Now that i'm a grown, ass man and about to go to college I honestly feel like my situation may not change and as far as with the other good guys out there their situation may not change either. But i'm not expecting for the good guys to change, because there is going to be a day where they meet a woman that's willing to step up to the challenge of dealing with a good man.

This is not a blog so that people could feel bad for me, laugh at me or whatever but rather a blog that allows people to look at their own lives and find a middle ground some where in their lives. I understand this may even change some people but just understand i'm not taking hits at anyone or intentionally trying to make anybody feel bad. This is just the way I release my thoughts to a vast audience allowing people to understand why i'm the way I am and let women know that there are men out there that think of things that don't even pertain to sex. As a man, especially a black one, I feel like it's mandatory for me to let these people know that there are good black men out there and that some of us do think with our minds and not with our dicks.
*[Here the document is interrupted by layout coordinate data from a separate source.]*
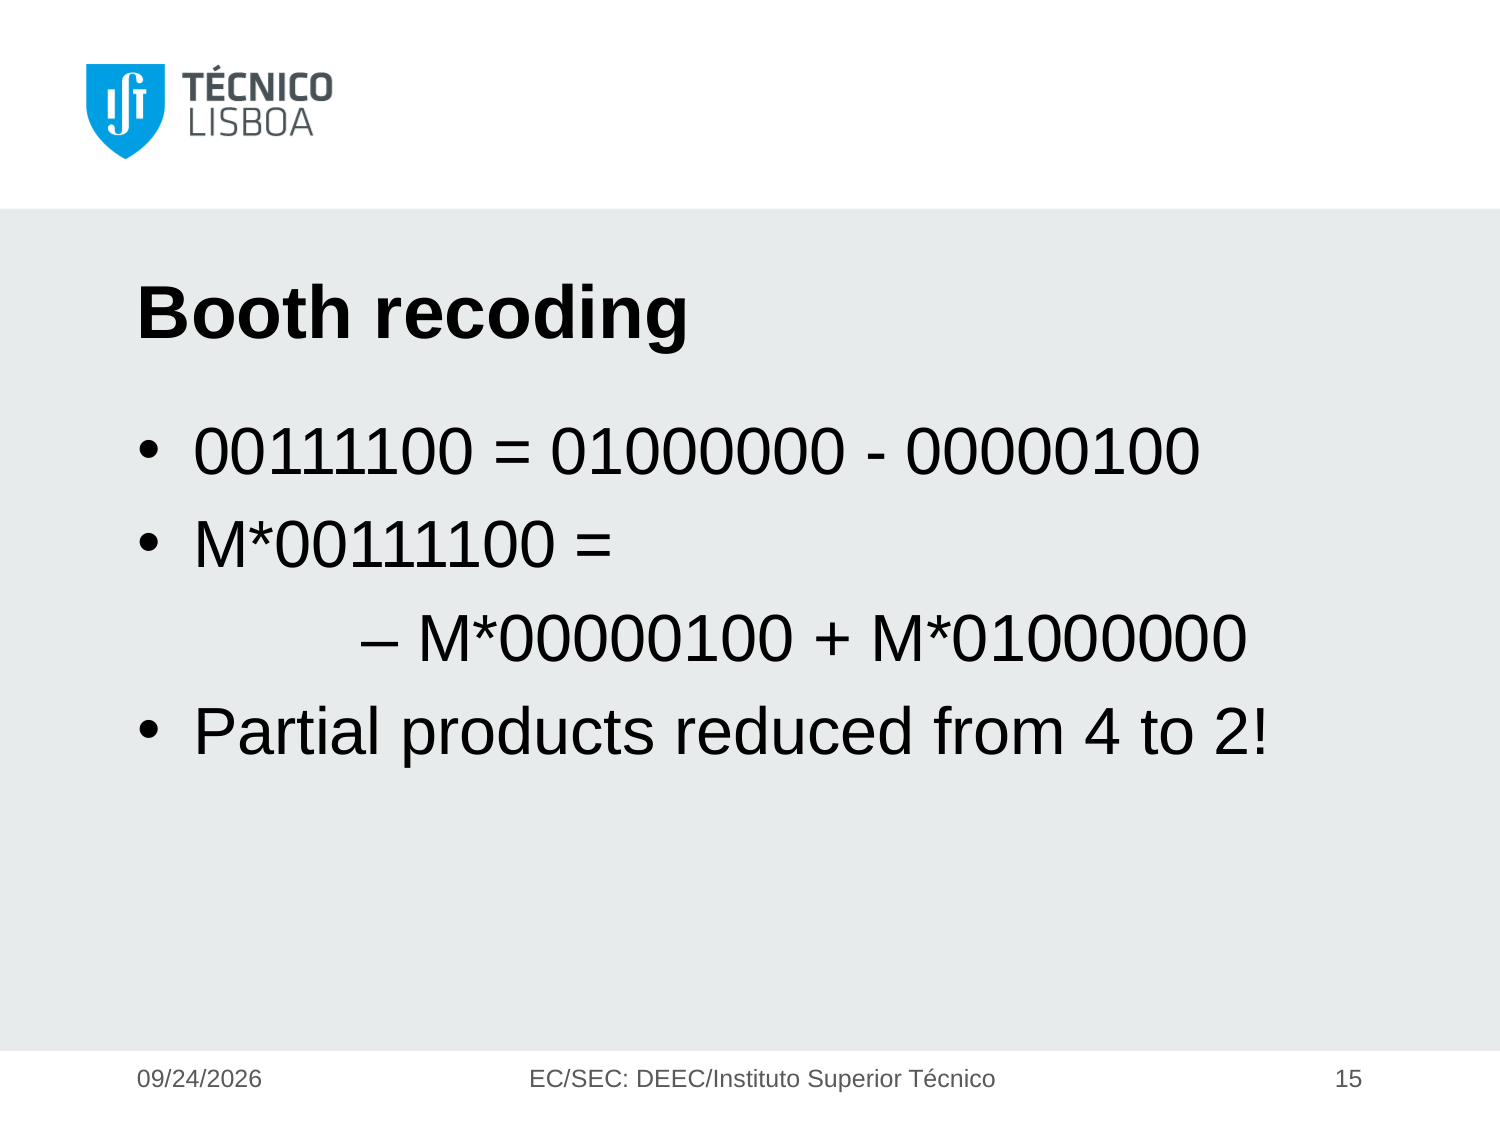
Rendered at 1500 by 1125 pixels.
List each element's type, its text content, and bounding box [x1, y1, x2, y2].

list 00111100 = 01000000 - 00000100 M*00111100 = – M*00000100 + M*01000000 Partial products reduced from 4 to 2! [121, 400, 1378, 1005]
footer EC/SEC: DEEC/Instituto Superior Técnico [512, 1052, 1021, 1103]
slide_number 10/22/2018 [121, 1052, 425, 1103]
picture [0, 0, 1500, 1125]
title Booth recoding [121, 237, 1378, 381]
slide_number <number> [1077, 1052, 1378, 1103]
I'm through with what I have to say today but tune in next week for another installment of...

WHEN ARE YOU GOING TO STOP DRAWING CIRCLES

That's the name of the blogs that deal with this relationship sort of stuff.

P.S.S. - Please leave comments on how you feel cause it's always nice to know what's on ya'll minds and I must've been going through some serious issues!!!
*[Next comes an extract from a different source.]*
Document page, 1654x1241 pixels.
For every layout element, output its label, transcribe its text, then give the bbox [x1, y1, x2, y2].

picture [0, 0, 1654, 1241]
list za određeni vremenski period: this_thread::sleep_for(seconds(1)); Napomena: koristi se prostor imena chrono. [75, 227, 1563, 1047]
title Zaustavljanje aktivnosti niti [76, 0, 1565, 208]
It feels so good to be back...



I'm finally back to my old ways again! I've been saying I was going to start my own blog for the longest and I have finally done it because I want to procrastinate on this essay I need to be doing and i'm bored but mostly the procrastination reason...
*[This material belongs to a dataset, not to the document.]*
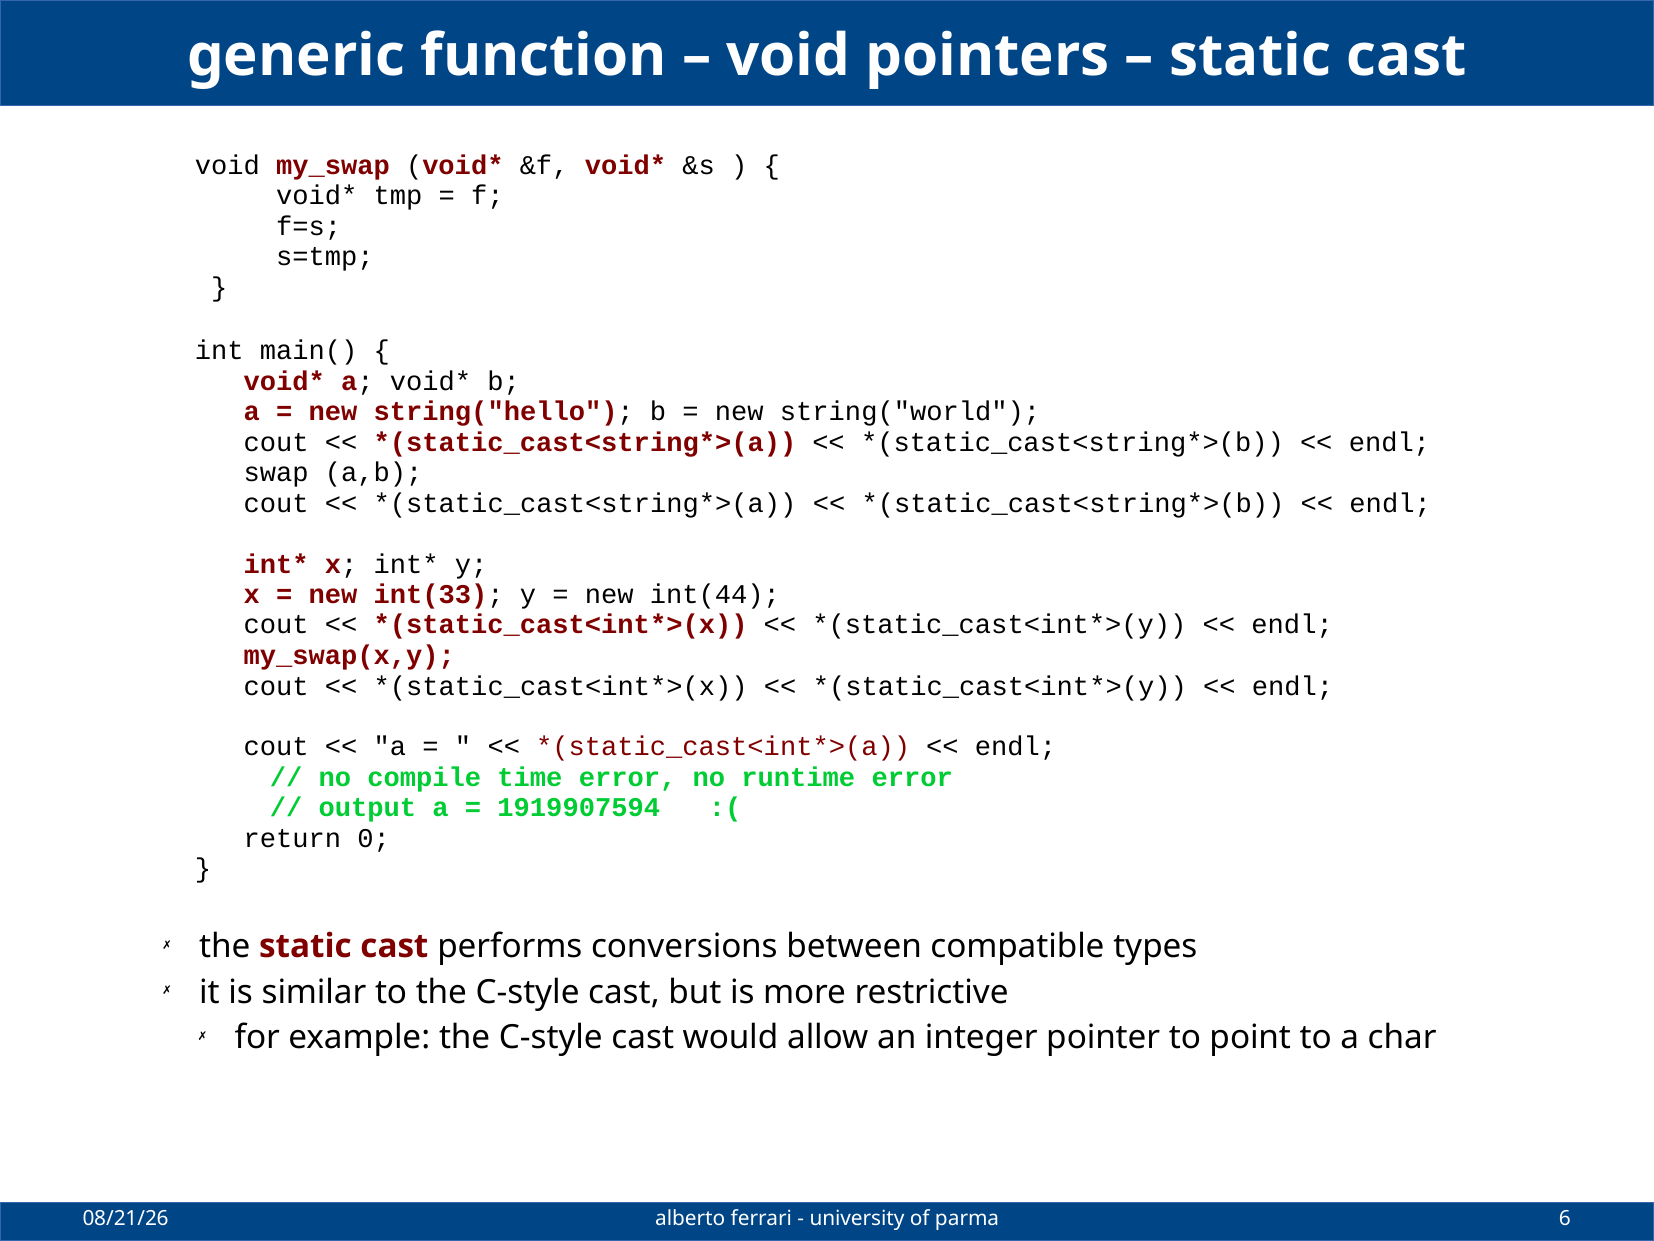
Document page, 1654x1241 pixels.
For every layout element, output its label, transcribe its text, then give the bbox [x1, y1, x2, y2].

text_box void my_swap (void* &f, void* &s ) { void* tmp = f; f=s; s=tmp; } int main() { void* a; void* b; a = new string("hello"); b = new string("world"); cout << *(static_cast<string*>(a)) << *(static_cast<string*>(b)) << endl; swap (a,b); cout << *(static_cast<string*>(a)) << *(static_cast<string*>(b)) << endl; int* x; int* y; x = new int(33); y = new int(44); cout << *(static_cast<int*>(x)) << *(static_cast<int*>(y)) << endl; my_swap(x,y); cout << *(static_cast<int*>(x)) << *(static_cast<int*>(y)) << endl; cout << "a = " << *(static_cast<int*>(a)) << endl; // no compile time error, no runtime error // output a = 1919907594 :( return 0; } [180, 144, 1501, 901]
text_box the static cast performs conversions between compatible types it is similar to the C-style cast, but is more restrictive for example: the C-style cast would allow an integer pointer to point to a char [148, 915, 1576, 1110]
title generic function – void pointers – static cast [0, 0, 1654, 106]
But anyways for those of you that read all my old blogs (which I know won't be many of you) it's going to be some of the same old stuff but I got to mix it up a little bit. This blog site that I have created is really for me to vent out and really have an avenue for me to share my thoughts with those of you that are just looking for a good read. Whether it's relationships, sports, college life, family, whatever it may be it's going to be right on this blog site. But what I would love to happen is for you guys to follow my blog and add your thoughts to it also. If you know me you understand that i'm a very selfless person and this is just another way for me to help others out with my thoughts. Of course any and all videos that I create will be posted on here and i'm probably going to be giving links to all my favorite music that comes out (as long as it's legal)...lol

However, my next big project that i'm currently working on is this radio show that i'm talking about starting. Yes, i'm dead ass serious when I say i'm going to start a radio show and I know it's going to be some funny ish!!! But guest and all that kind of stuff will be on there and it will be a lot more personal then most radio shows so you gotta be ready for that when it hits the net!!

I was going to vent out about some issues and thoughts that I have been recently dealing with but it's late, i'm tired, and I don't think my first blog should be about something sad or whatever so i'm just hitting ya'll with this quick about me section to jump it off the right way. But i'm done for the night so i'm going to get at ya'll later...

P.S. - I will be posting up my old blogs on here probably once or twice a week just to fill the void of me not blogging everyday since I am a college student. Plus, I need to get rid of this myspace so it's almost like a countdown for me!!! Ha ha (Jadakiss laugh)!!!